6/11/09

Los domingos y la falsa tranquilidad


En realidad, nunca he querido tener domingos, siempre los he odiado porque son tranquilos y antinaturales. La armonia no la aguanto realmente, y tampoco me gustan las familias donde todo va bien y reina una falsa tranquilidad, eso no me va.

Todo hombre quiere al mismo tiempo participar y que lo dejen en paz. Y como eso no es posible, las dos cosas, siempre se está en conflicto. Cierro aquí la puerta para estar tranquilo de una vez, y en el momento que cierro la puerta me doy cuenta de que es un error, de que otra vez he hecho algo equivocado, porque en el fondo no lo quiero: porque por una parte se sabe que estar solo es mucho mas agradable pero por otra, no se puede estar solo.
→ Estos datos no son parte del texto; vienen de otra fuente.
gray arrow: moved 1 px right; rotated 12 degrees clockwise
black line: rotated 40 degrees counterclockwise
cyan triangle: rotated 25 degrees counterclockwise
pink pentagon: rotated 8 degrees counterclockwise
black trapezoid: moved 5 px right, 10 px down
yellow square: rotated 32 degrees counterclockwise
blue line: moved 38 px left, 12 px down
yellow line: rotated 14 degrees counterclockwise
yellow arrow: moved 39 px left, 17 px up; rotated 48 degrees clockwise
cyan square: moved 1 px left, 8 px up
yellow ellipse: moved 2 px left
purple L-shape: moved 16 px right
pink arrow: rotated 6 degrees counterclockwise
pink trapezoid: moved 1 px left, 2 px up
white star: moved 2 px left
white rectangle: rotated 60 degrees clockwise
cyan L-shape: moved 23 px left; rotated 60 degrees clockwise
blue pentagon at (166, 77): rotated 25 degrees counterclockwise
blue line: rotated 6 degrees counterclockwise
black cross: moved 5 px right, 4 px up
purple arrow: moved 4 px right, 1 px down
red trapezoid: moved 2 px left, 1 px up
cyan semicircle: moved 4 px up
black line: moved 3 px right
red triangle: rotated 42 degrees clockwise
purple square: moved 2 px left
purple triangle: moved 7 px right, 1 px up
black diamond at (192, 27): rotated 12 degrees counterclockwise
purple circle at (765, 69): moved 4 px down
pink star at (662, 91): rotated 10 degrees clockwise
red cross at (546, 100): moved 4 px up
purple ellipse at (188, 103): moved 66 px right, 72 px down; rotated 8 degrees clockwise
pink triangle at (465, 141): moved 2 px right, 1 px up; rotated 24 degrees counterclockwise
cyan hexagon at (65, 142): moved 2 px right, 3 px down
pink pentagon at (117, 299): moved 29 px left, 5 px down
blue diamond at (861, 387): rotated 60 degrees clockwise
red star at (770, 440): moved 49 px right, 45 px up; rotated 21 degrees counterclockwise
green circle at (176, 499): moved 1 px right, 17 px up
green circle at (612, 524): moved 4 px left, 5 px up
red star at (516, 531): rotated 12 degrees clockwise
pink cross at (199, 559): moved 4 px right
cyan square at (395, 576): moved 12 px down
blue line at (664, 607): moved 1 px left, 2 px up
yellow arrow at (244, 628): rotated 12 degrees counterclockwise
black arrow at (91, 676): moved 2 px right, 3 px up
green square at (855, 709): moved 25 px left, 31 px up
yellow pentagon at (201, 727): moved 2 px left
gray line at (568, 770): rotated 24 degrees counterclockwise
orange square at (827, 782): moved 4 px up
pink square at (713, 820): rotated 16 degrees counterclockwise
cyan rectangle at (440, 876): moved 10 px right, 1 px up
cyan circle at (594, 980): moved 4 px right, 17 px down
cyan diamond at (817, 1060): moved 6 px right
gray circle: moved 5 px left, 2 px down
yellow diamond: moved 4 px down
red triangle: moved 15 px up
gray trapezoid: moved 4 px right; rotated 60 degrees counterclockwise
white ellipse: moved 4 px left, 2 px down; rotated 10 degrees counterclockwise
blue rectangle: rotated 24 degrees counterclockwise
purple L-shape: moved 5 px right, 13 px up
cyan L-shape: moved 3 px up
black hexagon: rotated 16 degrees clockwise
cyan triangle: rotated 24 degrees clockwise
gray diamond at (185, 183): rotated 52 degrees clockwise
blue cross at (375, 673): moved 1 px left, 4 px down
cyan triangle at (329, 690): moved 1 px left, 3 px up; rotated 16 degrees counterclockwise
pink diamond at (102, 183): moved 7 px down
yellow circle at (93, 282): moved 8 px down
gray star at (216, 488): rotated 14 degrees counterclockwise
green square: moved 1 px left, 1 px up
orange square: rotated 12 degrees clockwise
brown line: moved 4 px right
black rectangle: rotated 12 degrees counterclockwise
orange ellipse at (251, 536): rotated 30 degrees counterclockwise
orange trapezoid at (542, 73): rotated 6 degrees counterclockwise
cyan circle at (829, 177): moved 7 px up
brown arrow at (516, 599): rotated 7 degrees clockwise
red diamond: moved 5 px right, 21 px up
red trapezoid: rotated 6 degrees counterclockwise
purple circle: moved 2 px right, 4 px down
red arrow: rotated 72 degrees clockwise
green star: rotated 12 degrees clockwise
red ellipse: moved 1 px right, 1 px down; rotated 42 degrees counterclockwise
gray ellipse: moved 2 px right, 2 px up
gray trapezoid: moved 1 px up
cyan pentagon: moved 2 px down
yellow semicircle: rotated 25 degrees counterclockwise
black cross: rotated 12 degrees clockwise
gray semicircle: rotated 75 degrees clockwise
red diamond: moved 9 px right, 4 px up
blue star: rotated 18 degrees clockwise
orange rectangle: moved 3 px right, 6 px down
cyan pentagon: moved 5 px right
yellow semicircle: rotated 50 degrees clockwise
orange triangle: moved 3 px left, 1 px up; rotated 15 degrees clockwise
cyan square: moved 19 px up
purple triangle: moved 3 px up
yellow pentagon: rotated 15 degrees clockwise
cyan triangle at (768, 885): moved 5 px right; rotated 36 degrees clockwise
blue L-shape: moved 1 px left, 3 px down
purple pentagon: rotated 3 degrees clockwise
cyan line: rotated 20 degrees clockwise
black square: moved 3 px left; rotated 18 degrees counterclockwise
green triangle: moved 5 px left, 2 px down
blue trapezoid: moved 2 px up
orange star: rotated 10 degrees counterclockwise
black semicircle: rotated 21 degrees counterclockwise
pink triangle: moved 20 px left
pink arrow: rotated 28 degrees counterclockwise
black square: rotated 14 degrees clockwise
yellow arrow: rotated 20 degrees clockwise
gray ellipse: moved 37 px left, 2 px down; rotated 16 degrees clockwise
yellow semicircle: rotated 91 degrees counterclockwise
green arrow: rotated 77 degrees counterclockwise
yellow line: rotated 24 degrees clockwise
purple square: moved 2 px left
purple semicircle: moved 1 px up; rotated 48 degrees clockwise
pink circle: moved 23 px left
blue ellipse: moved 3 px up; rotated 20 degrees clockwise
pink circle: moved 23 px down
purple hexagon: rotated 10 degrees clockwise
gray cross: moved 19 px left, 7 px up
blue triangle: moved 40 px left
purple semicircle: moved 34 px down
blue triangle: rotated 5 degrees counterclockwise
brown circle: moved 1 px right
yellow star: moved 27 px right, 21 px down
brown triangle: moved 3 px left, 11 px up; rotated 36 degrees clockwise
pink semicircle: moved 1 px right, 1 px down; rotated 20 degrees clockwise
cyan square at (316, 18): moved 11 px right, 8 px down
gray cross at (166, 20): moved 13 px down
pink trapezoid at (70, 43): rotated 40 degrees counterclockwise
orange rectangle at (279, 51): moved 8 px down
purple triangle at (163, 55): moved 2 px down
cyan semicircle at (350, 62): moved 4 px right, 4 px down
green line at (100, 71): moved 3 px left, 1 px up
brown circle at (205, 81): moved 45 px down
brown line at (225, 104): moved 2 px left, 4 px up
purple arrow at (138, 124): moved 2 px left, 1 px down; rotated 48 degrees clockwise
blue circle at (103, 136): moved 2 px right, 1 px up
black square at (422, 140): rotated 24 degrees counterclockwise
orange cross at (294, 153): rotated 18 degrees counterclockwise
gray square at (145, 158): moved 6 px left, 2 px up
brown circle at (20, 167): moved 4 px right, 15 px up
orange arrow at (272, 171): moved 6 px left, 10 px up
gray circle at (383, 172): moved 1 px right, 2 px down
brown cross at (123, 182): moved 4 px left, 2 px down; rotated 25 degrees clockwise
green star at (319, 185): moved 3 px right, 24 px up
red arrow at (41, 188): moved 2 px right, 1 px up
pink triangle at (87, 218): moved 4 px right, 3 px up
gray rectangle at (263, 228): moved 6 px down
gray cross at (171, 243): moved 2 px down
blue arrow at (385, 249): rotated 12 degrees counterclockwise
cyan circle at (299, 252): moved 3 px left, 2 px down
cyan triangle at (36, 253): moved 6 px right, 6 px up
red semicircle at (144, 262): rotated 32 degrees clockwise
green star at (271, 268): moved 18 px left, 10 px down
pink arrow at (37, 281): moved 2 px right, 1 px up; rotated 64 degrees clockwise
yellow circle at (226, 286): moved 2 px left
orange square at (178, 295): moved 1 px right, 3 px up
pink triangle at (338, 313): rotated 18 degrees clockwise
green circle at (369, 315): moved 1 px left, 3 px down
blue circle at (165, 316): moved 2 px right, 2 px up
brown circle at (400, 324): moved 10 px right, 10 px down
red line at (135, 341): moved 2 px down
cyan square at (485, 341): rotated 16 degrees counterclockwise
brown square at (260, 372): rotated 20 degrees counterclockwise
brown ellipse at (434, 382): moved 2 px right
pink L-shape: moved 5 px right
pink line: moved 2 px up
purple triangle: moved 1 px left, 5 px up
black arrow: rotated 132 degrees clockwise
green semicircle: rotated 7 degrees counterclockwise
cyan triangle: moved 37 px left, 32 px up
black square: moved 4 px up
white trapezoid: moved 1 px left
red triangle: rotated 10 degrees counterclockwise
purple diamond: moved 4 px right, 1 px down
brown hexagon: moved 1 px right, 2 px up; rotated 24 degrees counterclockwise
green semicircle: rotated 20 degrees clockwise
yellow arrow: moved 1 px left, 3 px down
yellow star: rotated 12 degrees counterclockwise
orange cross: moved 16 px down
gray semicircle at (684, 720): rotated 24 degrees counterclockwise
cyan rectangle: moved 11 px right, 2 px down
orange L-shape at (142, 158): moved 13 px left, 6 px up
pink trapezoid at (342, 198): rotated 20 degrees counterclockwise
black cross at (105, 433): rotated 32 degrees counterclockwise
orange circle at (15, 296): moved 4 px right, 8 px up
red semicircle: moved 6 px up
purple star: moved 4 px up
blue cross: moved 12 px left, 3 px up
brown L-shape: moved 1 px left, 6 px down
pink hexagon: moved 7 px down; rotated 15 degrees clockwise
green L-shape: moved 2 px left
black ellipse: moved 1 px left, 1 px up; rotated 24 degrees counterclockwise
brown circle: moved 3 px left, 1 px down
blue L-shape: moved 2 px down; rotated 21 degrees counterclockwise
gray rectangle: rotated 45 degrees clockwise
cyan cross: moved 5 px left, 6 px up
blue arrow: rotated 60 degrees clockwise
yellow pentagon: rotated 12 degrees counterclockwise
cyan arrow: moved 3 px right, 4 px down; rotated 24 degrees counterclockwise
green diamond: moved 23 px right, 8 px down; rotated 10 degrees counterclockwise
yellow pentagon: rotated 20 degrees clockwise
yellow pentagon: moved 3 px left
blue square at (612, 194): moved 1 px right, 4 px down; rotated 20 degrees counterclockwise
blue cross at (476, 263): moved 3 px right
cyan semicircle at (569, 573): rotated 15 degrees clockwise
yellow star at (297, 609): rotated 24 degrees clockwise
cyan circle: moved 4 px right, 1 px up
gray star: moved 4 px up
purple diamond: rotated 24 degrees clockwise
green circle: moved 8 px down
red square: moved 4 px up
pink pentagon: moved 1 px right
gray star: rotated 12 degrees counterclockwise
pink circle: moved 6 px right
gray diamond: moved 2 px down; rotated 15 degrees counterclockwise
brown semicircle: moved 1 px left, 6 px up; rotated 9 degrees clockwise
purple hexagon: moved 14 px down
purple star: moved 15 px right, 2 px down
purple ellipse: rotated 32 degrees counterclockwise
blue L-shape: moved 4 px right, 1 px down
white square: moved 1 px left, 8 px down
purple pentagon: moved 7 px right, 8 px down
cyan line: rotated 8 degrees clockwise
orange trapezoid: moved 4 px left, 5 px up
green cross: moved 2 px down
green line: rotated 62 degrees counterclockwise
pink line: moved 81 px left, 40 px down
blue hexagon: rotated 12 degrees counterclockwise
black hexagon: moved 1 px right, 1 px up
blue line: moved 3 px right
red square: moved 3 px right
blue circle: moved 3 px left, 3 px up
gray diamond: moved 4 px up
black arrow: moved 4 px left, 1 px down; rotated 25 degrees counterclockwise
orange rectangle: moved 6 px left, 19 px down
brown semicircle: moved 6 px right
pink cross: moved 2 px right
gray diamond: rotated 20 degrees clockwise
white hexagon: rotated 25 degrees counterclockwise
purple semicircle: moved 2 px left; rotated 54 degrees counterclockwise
Uno se ve lanzado de un lado a otro. Ese es el mejor impulso vital y estímulo que se puede tener. Si se limita a amar, está perdido. Si se limita a odiar, esta perdido igualmente. Sin erotismo no hay nada vivo. Ni siquiera los insectos que lo necesitan también. Salvo que se tenga una idea muy primitiva del erotismo. No es ése mi caso, porque siempre procuro superar lo primitivo. No necesito una hermana, ni necesito una amante. Todo eso se tiene dentro y a veces se puede utilizar, si se quiere. La gente cree siempre que aquello de lo que no se habla sin más no existe, pero eso es una tontería.

Un anciano de ochenta años, que está en cama en algún lado y no ha tenido esa clase de amor desde hace cincuenta años, tiene también su vida sexual. Al contrario, se trata de una existencia sexual mucho más estupenda que la primitiva. Yo prefiero observarlo en un perro y no perder fuerzas ya. La sexualidad desempeña en todo ser humano un papel enorme, da igual como se realice. No hay otro remedio, porque es algo que se tiene. No hay ser humano sin sexualidad. Aunque le cortaran los pechos, la polla y todo, seguiría dependiendo totalmente de la sexualidad. Pero claro está que entonces habría muerto y sería una víctima total de la sexualidad total.